Apesar da mudança inesperada de rota, Dan avalia que o lançamento virtual não tem apenas pontos negativos. “É diferente, a gente como pessoas de público, de cinema, principalmente os atores que são de teatro e têm a paixão por esse contato com plateia, é um pouco decepcionante. Tem esse lado ruim, que a gente queria estar nesse calor da festa, do lançamento, mas também tem o lado bom, que é a possibilidade de maior alcance, online”, pondera o artista, que mesmo aceitando as imposições do momento, segue otimista quanto ao futuro e diz que pretende retomar a ideia inicial de circular pela Bahia. “A gente pretende fazer uma sessão [física] de alguma forma, ainda não planejamos. Talvez, dependendo até do possível sucesso do filme durante esse período em alguns festivais e no lançamento online, pode ser que a gente consiga fazer em algum momento. Mas está dentro do plano, a gente não desistiu não. Inclusive, essas sessões que a gente já tinha marcado e foram abortadas nos interiores, nós vamos voltar com elas. A gente pretende fazer uma mini turnezinha pelo Recôncavo, porque é um filme que é a cara deles, é a representação deles ali, e acho que vai ser muito bem recebido nessas cidades”, conta.

Profissional originalmente das áreas de design, ilustração e quadrinhos, Dan Borges revelou ainda que a experiência das artes visuais segue expressa em seu trabalho no audiovisual, iniciado a partir de 2012 com videoclipes de bandas baianas. Um exemplo bem claro dessa influência é a forma pela qual ele faz a escolha dos atores para suas produções, garimpando perfis na internet. “A questão de selecionar elenco, eu tenho um ponto meio louco na minha cabeça que ajuda e dificulta. Porque quando eu crio o personagem, eu já penso exatamente na imagem dele, até a voz já está construída na minha cabeça”, revela, atribuindo o comportamento ao costume dos quadrinhos. “Então, quando eu penso nesses personagens e depois vou procurar pessoas reais para colocar no lugar deles, tem que ser uma pessoa que se encaixe com aquilo que eu imaginei, senão eu não quero (risos).
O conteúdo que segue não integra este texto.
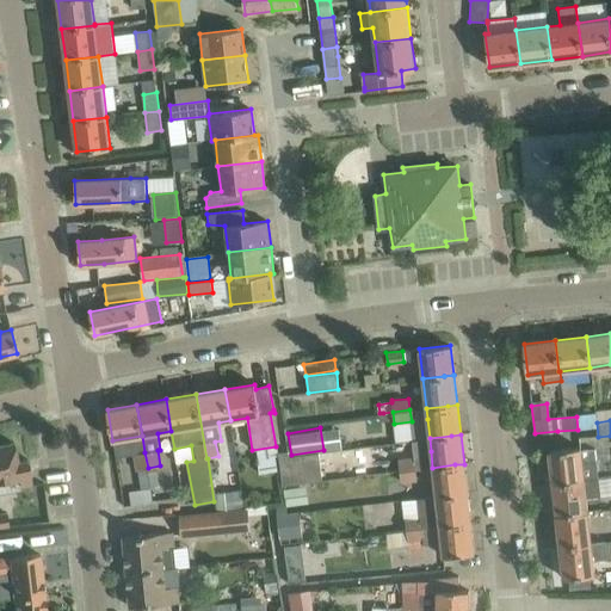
[(13,442),(0,444),(0,481),(18,479),(20,487),(32,485),(28,458),(17,461),(13,442)]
E isso é terrível, porque pra achar uma pessoa bem próxima pelo menos, se não for idêntica ao que eu imaginei, é difícil. Mas também quando eu acho, aí pronto, estou 100% satisfeito, só precisa que a pessoa seja bom ator, boa atriz, e graças a Deus todos foram”, diz o artista, revelando o fato curioso de que para “Retirante Juvenil”, o storyboard foi desenhado antes da seleção do elenco, mas acabou muito parecido com os atores escolhidos.

O resultado de tudo isso – memórias de infância, diferentes olhares sobre a vida no campo, além de afetos e reflexões por meio da literatura – poderá ser conferido neste domingo (27), no Brasil e no mundo, durante a sessão online.